BEGIN Exercise data

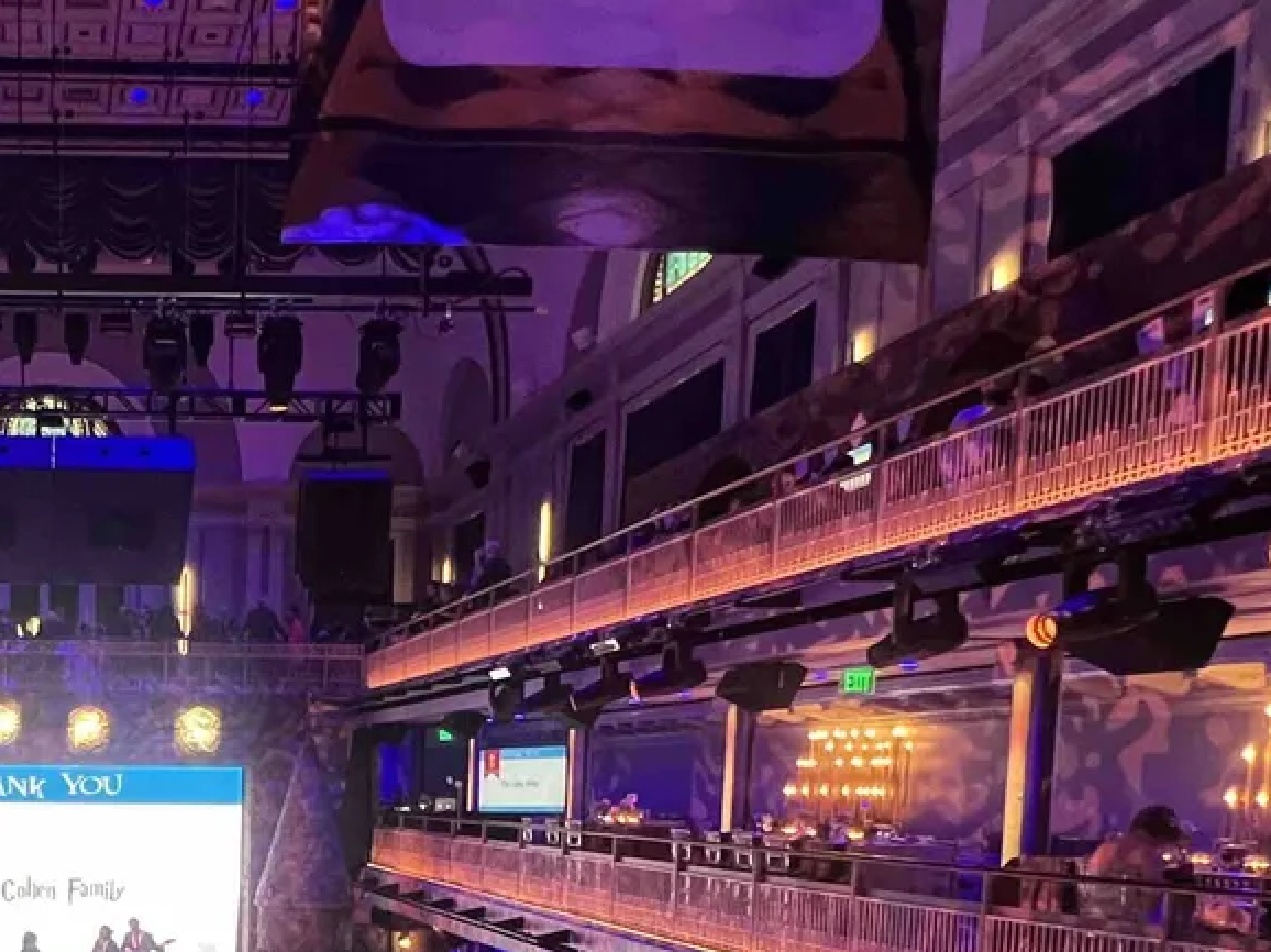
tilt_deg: -5.7
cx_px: 66
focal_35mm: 36
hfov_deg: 45.2
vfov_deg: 36.3
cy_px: 915
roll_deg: -1.2
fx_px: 1321
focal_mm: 1.57
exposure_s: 1/60
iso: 500
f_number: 1.8
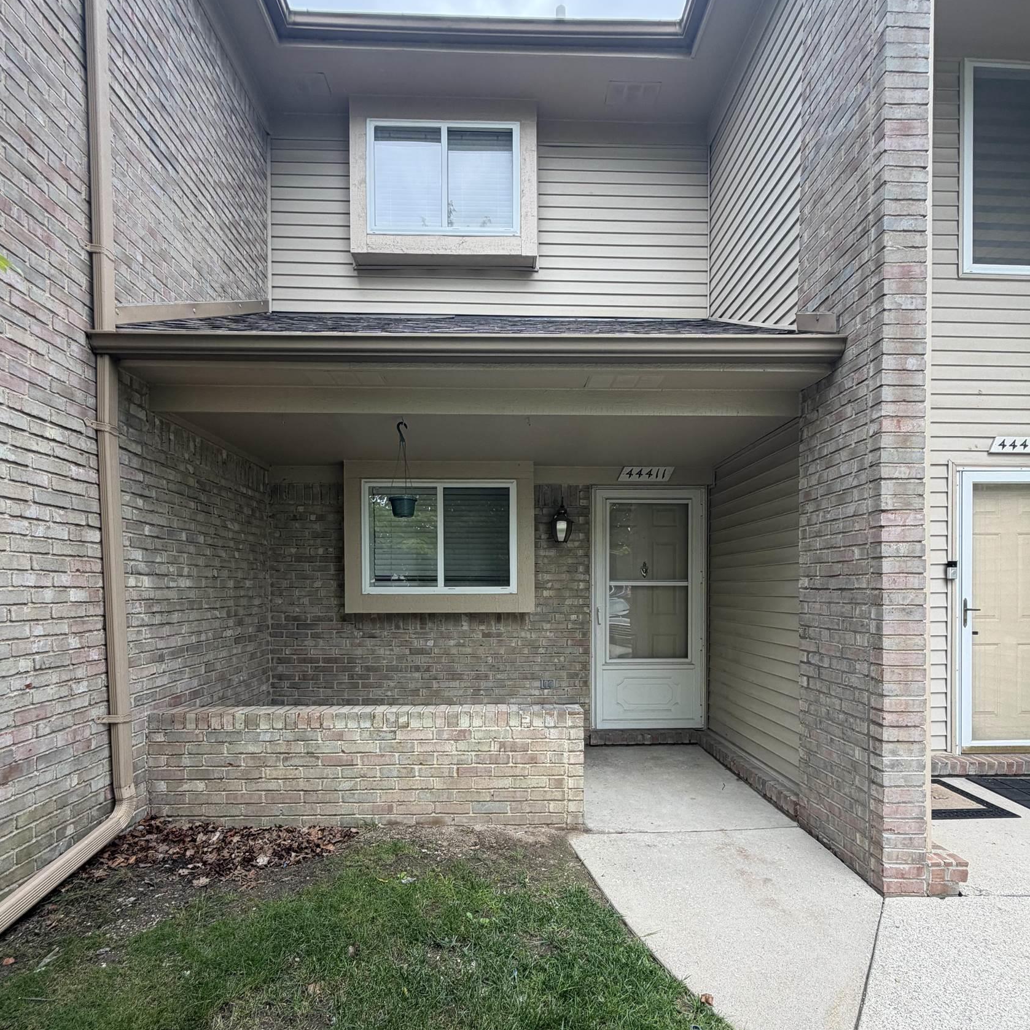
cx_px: 520
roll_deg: +0.0
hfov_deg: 84.0
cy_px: 603
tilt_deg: -1.3
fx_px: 572
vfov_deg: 83.2
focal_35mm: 17
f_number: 2.2
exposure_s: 1/133
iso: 40
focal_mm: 2.22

END Exercise data

▶ Task objective
Transcribe all the data word for word; the images stay out.

▶ Response to this task
tilt_deg: -5.7
cx_px: 66
focal_35mm: 36
hfov_deg: 45.2
vfov_deg: 36.3
cy_px: 915
roll_deg: -1.2
fx_px: 1321
focal_mm: 1.57
exposure_s: 1/60
iso: 500
f_number: 1.8
cx_px: 520
roll_deg: +0.0
hfov_deg: 84.0
cy_px: 603
tilt_deg: -1.3
fx_px: 572
vfov_deg: 83.2
focal_35mm: 17
f_number: 2.2
exposure_s: 1/133
iso: 40
focal_mm: 2.22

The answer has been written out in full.